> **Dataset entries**
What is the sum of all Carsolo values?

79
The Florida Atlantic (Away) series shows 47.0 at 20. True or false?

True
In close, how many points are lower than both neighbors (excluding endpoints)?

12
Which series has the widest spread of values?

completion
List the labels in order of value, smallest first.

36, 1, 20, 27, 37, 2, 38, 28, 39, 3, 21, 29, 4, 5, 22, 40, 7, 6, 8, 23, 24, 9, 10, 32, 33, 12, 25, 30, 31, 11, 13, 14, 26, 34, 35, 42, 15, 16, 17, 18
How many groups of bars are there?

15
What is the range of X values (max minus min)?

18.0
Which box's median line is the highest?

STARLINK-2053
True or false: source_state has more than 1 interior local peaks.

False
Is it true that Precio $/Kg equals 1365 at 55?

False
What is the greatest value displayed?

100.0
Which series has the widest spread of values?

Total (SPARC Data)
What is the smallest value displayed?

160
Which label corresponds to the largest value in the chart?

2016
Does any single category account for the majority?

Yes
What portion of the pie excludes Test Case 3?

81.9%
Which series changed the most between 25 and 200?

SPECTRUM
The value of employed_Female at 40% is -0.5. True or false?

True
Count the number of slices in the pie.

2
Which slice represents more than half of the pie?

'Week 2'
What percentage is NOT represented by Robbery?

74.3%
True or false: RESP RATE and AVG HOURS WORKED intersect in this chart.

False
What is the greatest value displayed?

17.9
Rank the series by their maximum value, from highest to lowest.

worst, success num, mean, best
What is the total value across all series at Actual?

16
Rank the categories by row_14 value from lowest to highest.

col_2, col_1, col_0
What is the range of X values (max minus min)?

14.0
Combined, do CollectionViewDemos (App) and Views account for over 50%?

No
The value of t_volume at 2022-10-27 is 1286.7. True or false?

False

> **Task requirements**
Copy out every one of the entries above word for word, with nothing changed.

> **Answer to the exercise**
What is the sum of all Carsolo values?

79
The Florida Atlantic (Away) series shows 47.0 at 20. True or false?

True
In close, how many points are lower than both neighbors (excluding endpoints)?

12
Which series has the widest spread of values?

completion
List the labels in order of value, smallest first.

36, 1, 20, 27, 37, 2, 38, 28, 39, 3, 21, 29, 4, 5, 22, 40, 7, 6, 8, 23, 24, 9, 10, 32, 33, 12, 25, 30, 31, 11, 13, 14, 26, 34, 35, 42, 15, 16, 17, 18
How many groups of bars are there?

15
What is the range of X values (max minus min)?

18.0
Which box's median line is the highest?

STARLINK-2053
True or false: source_state has more than 1 interior local peaks.

False
Is it true that Precio $/Kg equals 1365 at 55?

False
What is the greatest value displayed?

100.0
Which series has the widest spread of values?

Total (SPARC Data)
What is the smallest value displayed?

160
Which label corresponds to the largest value in the chart?

2016
Does any single category account for the majority?

Yes
What portion of the pie excludes Test Case 3?

81.9%
Which series changed the most between 25 and 200?

SPECTRUM
The value of employed_Female at 40% is -0.5. True or false?

True
Count the number of slices in the pie.

2
Which slice represents more than half of the pie?

'Week 2'
What percentage is NOT represented by Robbery?

74.3%
True or false: RESP RATE and AVG HOURS WORKED intersect in this chart.

False
What is the greatest value displayed?

17.9
Rank the series by their maximum value, from highest to lowest.

worst, success num, mean, best
What is the total value across all series at Actual?

16
Rank the categories by row_14 value from lowest to highest.

col_2, col_1, col_0
What is the range of X values (max minus min)?

14.0
Combined, do CollectionViewDemos (App) and Views account for over 50%?

No
The value of t_volume at 2022-10-27 is 1286.7. True or false?

False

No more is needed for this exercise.